The performance assessment is reported to the Executive Committee and the Board of the FSA every six months, and it is presented to the public annually in a series of publications, including the Outcomes Performance Report, the Performance Account, and the FSA’s annual report.
c) A Performance Measurement System for Canada
“…any performance measurement system will only be effective if it is readily understandable and informative, and it is applied consistently to the securities regulatory regime across the country.”
Royal Bank of Canada
Based on these best practices, we believe that uniform performance measures should be developed for securities regulation in Canada and should include measures of performance against statutory objectives, service standards, enforcement outcomes, and measures to assess the costs and benefits of regulation.
We believe that it is important for the securities regulator to establish service efficiency targets in areas where there is significant interaction with regulated entities and the public. Performance against these targets should be measured on an ongoing basis and disclosed to the public. This disclosure will help to set service expectations and will likely promote a higher quality of service and a more client-focused regulator.
We suggest that performance should be reported to the public on an annual basis at a minimum. It should be presented in a manner that is clear and concise, and it should be possible for the public to understand how the regulator is faring in relation to the past and the milestones it has set for the future.
We recommend the development of a single, uniform performance measurement system for securities regulation in Canada that includes timely reporting to the public on the advancement of statutory objectives, service efficiency, enforcement outcomes, and the costs and benefits of regulation. We also recommend that a governance board provide oversight of the performance measurement system, in order to ensure that it is advanced in a transparent and effective manner.

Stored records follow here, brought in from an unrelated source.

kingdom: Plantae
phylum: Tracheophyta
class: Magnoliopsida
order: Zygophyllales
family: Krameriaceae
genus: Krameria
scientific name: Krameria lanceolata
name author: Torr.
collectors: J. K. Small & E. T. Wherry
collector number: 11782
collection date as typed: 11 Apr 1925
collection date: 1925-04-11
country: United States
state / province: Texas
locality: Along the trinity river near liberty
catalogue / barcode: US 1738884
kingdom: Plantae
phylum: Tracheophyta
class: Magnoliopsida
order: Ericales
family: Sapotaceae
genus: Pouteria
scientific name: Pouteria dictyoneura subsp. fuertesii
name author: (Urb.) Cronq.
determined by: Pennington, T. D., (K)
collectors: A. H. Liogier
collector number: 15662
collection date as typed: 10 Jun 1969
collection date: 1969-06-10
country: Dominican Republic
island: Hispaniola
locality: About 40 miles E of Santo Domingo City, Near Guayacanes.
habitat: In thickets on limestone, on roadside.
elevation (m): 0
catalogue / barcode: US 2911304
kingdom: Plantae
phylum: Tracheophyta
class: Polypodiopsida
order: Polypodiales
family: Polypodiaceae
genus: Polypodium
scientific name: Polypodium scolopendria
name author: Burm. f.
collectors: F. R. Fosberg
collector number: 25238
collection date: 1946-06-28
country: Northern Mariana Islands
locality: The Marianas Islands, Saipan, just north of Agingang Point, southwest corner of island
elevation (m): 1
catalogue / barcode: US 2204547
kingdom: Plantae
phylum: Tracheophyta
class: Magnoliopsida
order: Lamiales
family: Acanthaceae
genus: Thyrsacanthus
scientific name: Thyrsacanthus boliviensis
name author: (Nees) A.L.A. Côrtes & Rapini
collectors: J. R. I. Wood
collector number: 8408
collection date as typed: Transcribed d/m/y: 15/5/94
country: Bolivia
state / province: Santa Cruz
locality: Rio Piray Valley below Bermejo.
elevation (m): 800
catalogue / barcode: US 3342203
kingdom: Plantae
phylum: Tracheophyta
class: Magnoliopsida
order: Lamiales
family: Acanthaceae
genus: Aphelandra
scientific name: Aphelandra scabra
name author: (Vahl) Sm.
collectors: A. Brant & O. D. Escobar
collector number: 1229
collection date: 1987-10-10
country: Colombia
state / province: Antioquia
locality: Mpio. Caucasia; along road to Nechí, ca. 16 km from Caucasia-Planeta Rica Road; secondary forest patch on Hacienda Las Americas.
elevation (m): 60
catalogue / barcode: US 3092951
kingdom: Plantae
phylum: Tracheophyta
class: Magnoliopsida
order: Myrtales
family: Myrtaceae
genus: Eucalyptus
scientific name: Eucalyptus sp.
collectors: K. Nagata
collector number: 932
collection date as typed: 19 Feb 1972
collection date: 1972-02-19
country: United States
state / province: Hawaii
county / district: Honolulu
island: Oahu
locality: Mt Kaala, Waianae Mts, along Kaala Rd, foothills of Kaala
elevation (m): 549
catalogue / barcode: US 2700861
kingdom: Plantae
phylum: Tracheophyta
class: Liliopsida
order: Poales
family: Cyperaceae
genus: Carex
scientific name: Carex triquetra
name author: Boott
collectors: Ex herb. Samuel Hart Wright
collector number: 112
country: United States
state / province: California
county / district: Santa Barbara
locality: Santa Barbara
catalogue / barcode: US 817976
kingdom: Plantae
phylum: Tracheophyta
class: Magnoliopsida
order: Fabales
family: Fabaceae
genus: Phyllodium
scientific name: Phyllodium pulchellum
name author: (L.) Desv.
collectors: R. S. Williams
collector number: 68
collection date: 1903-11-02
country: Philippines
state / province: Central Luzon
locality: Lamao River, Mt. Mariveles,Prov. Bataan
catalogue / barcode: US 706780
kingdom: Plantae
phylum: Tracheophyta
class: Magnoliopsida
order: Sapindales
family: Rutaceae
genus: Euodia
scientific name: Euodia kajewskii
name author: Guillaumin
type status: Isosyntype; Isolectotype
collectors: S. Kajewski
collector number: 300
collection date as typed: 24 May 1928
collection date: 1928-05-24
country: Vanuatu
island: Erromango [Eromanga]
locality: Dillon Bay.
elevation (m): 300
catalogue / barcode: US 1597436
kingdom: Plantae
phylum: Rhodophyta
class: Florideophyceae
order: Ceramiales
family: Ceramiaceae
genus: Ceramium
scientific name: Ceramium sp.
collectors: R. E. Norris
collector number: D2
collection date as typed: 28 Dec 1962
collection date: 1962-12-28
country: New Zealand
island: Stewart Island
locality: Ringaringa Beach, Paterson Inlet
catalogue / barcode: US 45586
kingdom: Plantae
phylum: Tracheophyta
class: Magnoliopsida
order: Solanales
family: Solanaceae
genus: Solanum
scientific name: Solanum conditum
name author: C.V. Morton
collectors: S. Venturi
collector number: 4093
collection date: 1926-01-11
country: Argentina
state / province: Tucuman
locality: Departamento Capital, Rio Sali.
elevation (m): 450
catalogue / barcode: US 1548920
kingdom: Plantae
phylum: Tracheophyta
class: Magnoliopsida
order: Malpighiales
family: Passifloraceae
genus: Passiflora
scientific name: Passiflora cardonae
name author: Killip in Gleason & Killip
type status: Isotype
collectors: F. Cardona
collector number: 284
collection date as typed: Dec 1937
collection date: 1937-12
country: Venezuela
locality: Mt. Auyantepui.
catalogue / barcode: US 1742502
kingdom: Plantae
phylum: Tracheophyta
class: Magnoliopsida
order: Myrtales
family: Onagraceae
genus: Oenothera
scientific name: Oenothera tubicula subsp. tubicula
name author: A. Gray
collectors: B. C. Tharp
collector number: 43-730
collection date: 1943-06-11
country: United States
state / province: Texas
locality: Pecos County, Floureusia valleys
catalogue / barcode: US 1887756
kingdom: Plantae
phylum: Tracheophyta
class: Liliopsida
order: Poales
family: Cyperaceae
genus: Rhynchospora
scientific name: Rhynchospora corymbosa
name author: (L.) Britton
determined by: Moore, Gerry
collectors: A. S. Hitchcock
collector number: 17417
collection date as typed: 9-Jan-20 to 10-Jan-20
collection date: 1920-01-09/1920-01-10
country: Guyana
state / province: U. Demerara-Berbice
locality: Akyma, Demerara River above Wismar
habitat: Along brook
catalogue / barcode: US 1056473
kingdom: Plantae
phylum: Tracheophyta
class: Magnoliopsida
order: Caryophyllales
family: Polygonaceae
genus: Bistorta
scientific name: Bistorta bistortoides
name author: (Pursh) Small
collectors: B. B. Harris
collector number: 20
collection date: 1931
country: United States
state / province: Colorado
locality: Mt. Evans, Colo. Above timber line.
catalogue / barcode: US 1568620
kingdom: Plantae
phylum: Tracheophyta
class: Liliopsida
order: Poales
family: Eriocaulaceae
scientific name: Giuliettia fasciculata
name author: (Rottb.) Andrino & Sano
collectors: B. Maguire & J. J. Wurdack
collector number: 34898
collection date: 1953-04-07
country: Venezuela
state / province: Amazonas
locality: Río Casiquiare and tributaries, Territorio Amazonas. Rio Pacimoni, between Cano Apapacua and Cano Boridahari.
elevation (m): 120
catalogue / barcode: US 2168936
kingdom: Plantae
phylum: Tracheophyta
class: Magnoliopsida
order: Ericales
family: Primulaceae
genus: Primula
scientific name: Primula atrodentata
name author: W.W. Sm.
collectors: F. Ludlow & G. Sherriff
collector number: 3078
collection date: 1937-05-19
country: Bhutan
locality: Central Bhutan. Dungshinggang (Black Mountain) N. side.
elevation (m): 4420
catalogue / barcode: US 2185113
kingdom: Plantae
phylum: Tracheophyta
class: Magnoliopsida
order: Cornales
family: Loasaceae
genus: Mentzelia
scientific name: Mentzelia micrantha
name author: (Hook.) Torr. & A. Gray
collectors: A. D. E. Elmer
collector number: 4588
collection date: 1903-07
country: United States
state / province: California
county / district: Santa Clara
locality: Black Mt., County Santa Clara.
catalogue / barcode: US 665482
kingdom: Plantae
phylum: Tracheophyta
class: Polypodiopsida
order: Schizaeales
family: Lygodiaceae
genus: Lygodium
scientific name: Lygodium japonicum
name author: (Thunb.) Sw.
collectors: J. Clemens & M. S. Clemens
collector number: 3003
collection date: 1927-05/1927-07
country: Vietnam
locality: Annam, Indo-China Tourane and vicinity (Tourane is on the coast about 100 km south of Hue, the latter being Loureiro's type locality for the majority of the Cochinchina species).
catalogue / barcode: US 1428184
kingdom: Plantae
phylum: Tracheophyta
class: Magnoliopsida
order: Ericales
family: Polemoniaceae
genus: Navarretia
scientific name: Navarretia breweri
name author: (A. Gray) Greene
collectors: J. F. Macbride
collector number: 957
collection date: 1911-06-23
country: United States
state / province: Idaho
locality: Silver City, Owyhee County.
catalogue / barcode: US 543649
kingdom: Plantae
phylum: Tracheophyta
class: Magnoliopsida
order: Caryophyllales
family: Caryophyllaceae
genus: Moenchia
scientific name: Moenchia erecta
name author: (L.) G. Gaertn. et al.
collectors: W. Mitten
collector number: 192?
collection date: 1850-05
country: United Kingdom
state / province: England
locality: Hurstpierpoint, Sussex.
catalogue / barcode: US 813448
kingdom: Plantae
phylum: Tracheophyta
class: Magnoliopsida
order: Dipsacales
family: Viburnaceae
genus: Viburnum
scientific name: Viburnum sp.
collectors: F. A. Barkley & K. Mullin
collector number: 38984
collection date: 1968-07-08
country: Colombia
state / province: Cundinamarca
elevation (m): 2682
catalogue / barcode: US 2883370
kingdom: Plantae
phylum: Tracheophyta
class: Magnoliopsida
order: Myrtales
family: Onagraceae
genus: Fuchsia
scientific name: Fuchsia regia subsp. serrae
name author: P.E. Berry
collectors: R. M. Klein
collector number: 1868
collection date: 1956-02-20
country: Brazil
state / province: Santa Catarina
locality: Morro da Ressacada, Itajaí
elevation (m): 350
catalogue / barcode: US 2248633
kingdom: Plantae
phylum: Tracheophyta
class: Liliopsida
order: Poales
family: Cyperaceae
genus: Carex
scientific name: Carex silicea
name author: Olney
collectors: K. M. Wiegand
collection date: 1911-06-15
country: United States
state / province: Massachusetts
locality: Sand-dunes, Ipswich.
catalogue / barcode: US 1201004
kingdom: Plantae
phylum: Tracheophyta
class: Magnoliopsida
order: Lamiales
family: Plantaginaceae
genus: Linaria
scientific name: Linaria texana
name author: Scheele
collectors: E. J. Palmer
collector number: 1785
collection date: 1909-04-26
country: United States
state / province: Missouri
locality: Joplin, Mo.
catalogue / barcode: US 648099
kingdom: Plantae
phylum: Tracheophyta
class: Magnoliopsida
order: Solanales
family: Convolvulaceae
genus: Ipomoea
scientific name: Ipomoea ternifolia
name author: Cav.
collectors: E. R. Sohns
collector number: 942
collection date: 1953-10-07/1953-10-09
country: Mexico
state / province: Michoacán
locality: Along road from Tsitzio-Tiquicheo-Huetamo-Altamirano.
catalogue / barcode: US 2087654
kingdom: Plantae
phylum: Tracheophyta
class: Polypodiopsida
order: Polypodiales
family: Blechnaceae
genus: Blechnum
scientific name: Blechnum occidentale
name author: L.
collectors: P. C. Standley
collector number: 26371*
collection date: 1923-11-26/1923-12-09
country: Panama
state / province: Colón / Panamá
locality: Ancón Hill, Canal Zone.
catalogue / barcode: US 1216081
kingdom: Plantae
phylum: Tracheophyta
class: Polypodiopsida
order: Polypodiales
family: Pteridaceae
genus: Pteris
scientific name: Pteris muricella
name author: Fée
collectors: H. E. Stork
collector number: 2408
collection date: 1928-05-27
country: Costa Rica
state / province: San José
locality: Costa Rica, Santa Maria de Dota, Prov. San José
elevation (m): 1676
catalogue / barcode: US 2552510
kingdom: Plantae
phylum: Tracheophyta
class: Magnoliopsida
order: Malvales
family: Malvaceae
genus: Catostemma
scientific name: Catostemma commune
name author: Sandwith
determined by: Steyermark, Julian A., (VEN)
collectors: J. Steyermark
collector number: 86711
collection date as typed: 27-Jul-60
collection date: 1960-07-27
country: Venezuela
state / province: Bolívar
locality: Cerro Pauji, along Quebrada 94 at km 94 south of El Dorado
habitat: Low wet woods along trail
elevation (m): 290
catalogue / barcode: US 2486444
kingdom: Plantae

4 The International Organization of Securities Commissions, or IOSCO, is an international cooperative forum for securities regulatory agencies. IOSCO members regulate more than 90 percent of the world’s securities market. IOSCO has developed a set of core objectives and principles to guide securities regulatory agencies. See the IOSCO publication entitled, “Methodology for Assessing Implementation of the IOSCO Objectives and Principles of Securities Regulation.” (February 2008).
6 The FSA is an independent organization responsible for regulating financial services in the United Kingdom. It is an integrated financial sector regulator, covering most financial services markets, exchanges, and firms.
7 The mission of the British Columbia Securities Commission is to protect and promote the public interest by fostering a securities market that is fair and warrants public confidence and by fostering a dynamic and competitive securities industry that provides investment opportunities and access to capital.